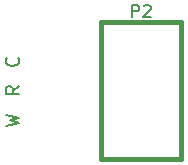
<source format=gto>
G04 (created by PCBNEW (2013-jul-07)-stable) date Tue 05 Jan 2016 02:20:32 PM PST*
%MOIN*%
G04 Gerber Fmt 3.4, Leading zero omitted, Abs format*
%FSLAX34Y34*%
G01*
G70*
G90*
G04 APERTURE LIST*
%ADD10C,0.00590551*%
%ADD11C,0.008*%
%ADD12C,0.015*%
G04 APERTURE END LIST*
G54D10*
G54D11*
X40282Y-44192D02*
X40732Y-44085D01*
X40410Y-44000D01*
X40732Y-43914D01*
X40282Y-43807D01*
X40732Y-42860D02*
X40517Y-43010D01*
X40732Y-43117D02*
X40282Y-43117D01*
X40282Y-42946D01*
X40303Y-42903D01*
X40325Y-42882D01*
X40367Y-42860D01*
X40432Y-42860D01*
X40475Y-42882D01*
X40496Y-42903D01*
X40517Y-42946D01*
X40517Y-43117D01*
X40689Y-41910D02*
X40710Y-41932D01*
X40732Y-41996D01*
X40732Y-42039D01*
X40710Y-42103D01*
X40667Y-42146D01*
X40625Y-42167D01*
X40539Y-42189D01*
X40475Y-42189D01*
X40389Y-42167D01*
X40346Y-42146D01*
X40303Y-42103D01*
X40282Y-42039D01*
X40282Y-41996D01*
X40303Y-41932D01*
X40325Y-41910D01*
G54D12*
X46139Y-40717D02*
X43461Y-40717D01*
X43461Y-40717D02*
X43461Y-45283D01*
X43461Y-45283D02*
X46139Y-45283D01*
X46139Y-45283D02*
X46139Y-40717D01*
G54D11*
X44504Y-40561D02*
X44504Y-40161D01*
X44657Y-40161D01*
X44695Y-40180D01*
X44714Y-40200D01*
X44733Y-40238D01*
X44733Y-40295D01*
X44714Y-40333D01*
X44695Y-40352D01*
X44657Y-40371D01*
X44504Y-40371D01*
X44885Y-40200D02*
X44904Y-40180D01*
X44942Y-40161D01*
X45038Y-40161D01*
X45076Y-40180D01*
X45095Y-40200D01*
X45114Y-40238D01*
X45114Y-40276D01*
X45095Y-40333D01*
X44866Y-40561D01*
X45114Y-40561D01*
M02*

</source>
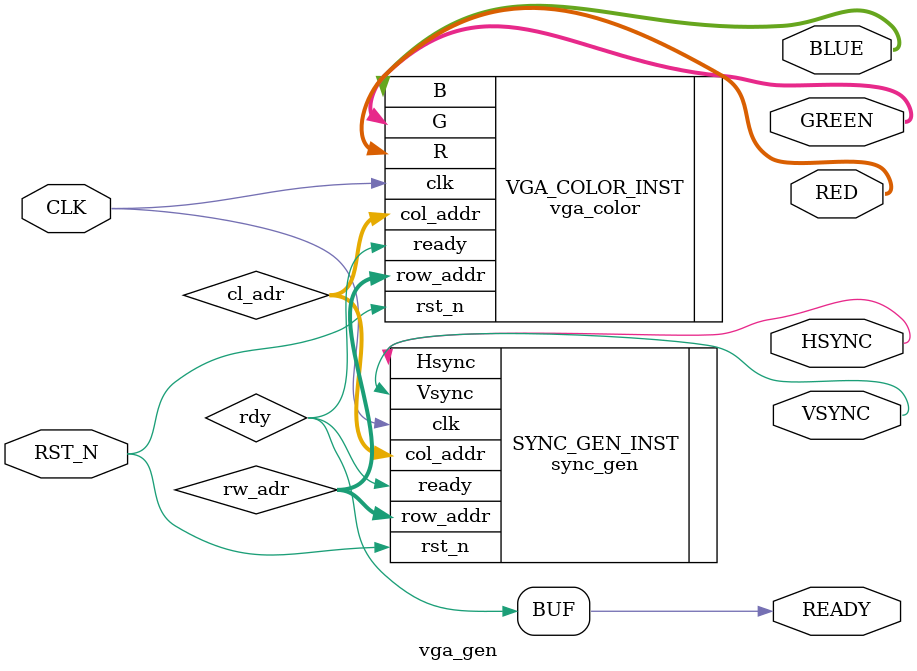
<source format=v>

module vga_gen(
    output [7:0] RED,
    output [7:0] GREEN,
    output [7:0] BLUE,
    output       HSYNC,
    output       VSYNC,
    output       READY,

    input        CLK,  // 74.25 MHz, for 1280 x 720 pixel clock
    input        RST_N
);

wire rdy;
wire [10:0] cl_adr;
wire [10:0] rw_adr;
assign READY = rdy;

sync_gen SYNC_GEN_INST(
    .Hsync(HSYNC),
    .Vsync(VSYNC),
    .ready(rdy),
    .col_addr(cl_adr),
    .row_addr(rw_adr),

    .clk(CLK),
    .rst_n(RST_N)
);

vga_color VGA_COLOR_INST(
    .R(RED),
    .G(GREEN),
    .B(BLUE),

    .clk(CLK),
    .rst_n(RST_N),
    .col_addr(cl_adr),
    .row_addr(rw_adr),
    .ready(rdy)
);

endmodule



</source>
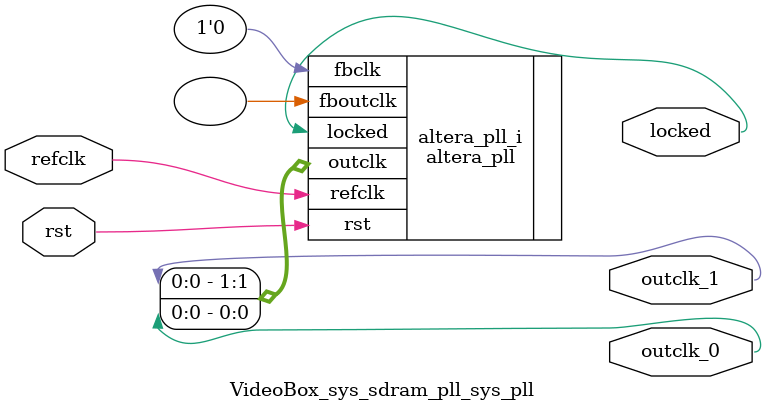
<source format=v>
`timescale 1ns/10ps
module  VideoBox_sys_sdram_pll_sys_pll(

	// interface 'refclk'
	input wire refclk,

	// interface 'reset'
	input wire rst,

	// interface 'outclk0'
	output wire outclk_0,

	// interface 'outclk1'
	output wire outclk_1,

	// interface 'locked'
	output wire locked
);

	altera_pll #(
		.fractional_vco_multiplier("false"),
		.reference_clock_frequency("50.0 MHz"),
		.operation_mode("direct"),
		.number_of_clocks(2),
		.output_clock_frequency0("100.000000 MHz"),
		.phase_shift0("0 ps"),
		.duty_cycle0(50),
		.output_clock_frequency1("100.000000 MHz"),
		.phase_shift1("-3000 ps"),
		.duty_cycle1(50),
		.output_clock_frequency2("0 MHz"),
		.phase_shift2("0 ps"),
		.duty_cycle2(50),
		.output_clock_frequency3("0 MHz"),
		.phase_shift3("0 ps"),
		.duty_cycle3(50),
		.output_clock_frequency4("0 MHz"),
		.phase_shift4("0 ps"),
		.duty_cycle4(50),
		.output_clock_frequency5("0 MHz"),
		.phase_shift5("0 ps"),
		.duty_cycle5(50),
		.output_clock_frequency6("0 MHz"),
		.phase_shift6("0 ps"),
		.duty_cycle6(50),
		.output_clock_frequency7("0 MHz"),
		.phase_shift7("0 ps"),
		.duty_cycle7(50),
		.output_clock_frequency8("0 MHz"),
		.phase_shift8("0 ps"),
		.duty_cycle8(50),
		.output_clock_frequency9("0 MHz"),
		.phase_shift9("0 ps"),
		.duty_cycle9(50),
		.output_clock_frequency10("0 MHz"),
		.phase_shift10("0 ps"),
		.duty_cycle10(50),
		.output_clock_frequency11("0 MHz"),
		.phase_shift11("0 ps"),
		.duty_cycle11(50),
		.output_clock_frequency12("0 MHz"),
		.phase_shift12("0 ps"),
		.duty_cycle12(50),
		.output_clock_frequency13("0 MHz"),
		.phase_shift13("0 ps"),
		.duty_cycle13(50),
		.output_clock_frequency14("0 MHz"),
		.phase_shift14("0 ps"),
		.duty_cycle14(50),
		.output_clock_frequency15("0 MHz"),
		.phase_shift15("0 ps"),
		.duty_cycle15(50),
		.output_clock_frequency16("0 MHz"),
		.phase_shift16("0 ps"),
		.duty_cycle16(50),
		.output_clock_frequency17("0 MHz"),
		.phase_shift17("0 ps"),
		.duty_cycle17(50),
		.pll_type("General"),
		.pll_subtype("General")
	) altera_pll_i (
		.rst	(rst),
		.outclk	({outclk_1, outclk_0}),
		.locked	(locked),
		.fboutclk	( ),
		.fbclk	(1'b0),
		.refclk	(refclk)
	);
endmodule


</source>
────────────────────────────────────────
### Work task
Repeat the lines of the listing above verbatim, beginning at its first line and ending at the line containing "X44695Y-40352D01*", which is included. Omit pictures.

### Output for this exercise
<source format=gto>
G04 (created by PCBNEW (2013-jul-07)-stable) date Tue 05 Jan 2016 02:20:32 PM PST*
%MOIN*%
G04 Gerber Fmt 3.4, Leading zero omitted, Abs format*
%FSLAX34Y34*%
G01*
G70*
G90*
G04 APERTURE LIST*
%ADD10C,0.00590551*%
%ADD11C,0.008*%
%ADD12C,0.015*%
G04 APERTURE END LIST*
G54D10*
G54D11*
X40282Y-44192D02*
X40732Y-44085D01*
X40410Y-44000D01*
X40732Y-43914D01*
X40282Y-43807D01*
X40732Y-42860D02*
X40517Y-43010D01*
X40732Y-43117D02*
X40282Y-43117D01*
X40282Y-42946D01*
X40303Y-42903D01*
X40325Y-42882D01*
X40367Y-42860D01*
X40432Y-42860D01*
X40475Y-42882D01*
X40496Y-42903D01*
X40517Y-42946D01*
X40517Y-43117D01*
X40689Y-41910D02*
X40710Y-41932D01*
X40732Y-41996D01*
X40732Y-42039D01*
X40710Y-42103D01*
X40667Y-42146D01*
X40625Y-42167D01*
X40539Y-42189D01*
X40475Y-42189D01*
X40389Y-42167D01*
X40346Y-42146D01*
X40303Y-42103D01*
X40282Y-42039D01*
X40282Y-41996D01*
X40303Y-41932D01*
X40325Y-41910D01*
G54D12*
X46139Y-40717D02*
X43461Y-40717D01*
X43461Y-40717D02*
X43461Y-45283D01*
X43461Y-45283D02*
X46139Y-45283D01*
X46139Y-45283D02*
X46139Y-40717D01*
G54D11*
X44504Y-40561D02*
X44504Y-40161D01*
X44657Y-40161D01*
X44695Y-40180D01*
X44714Y-40200D01*
X44733Y-40238D01*
X44733Y-40295D01*
X44714Y-40333D01*
X44695Y-40352D01*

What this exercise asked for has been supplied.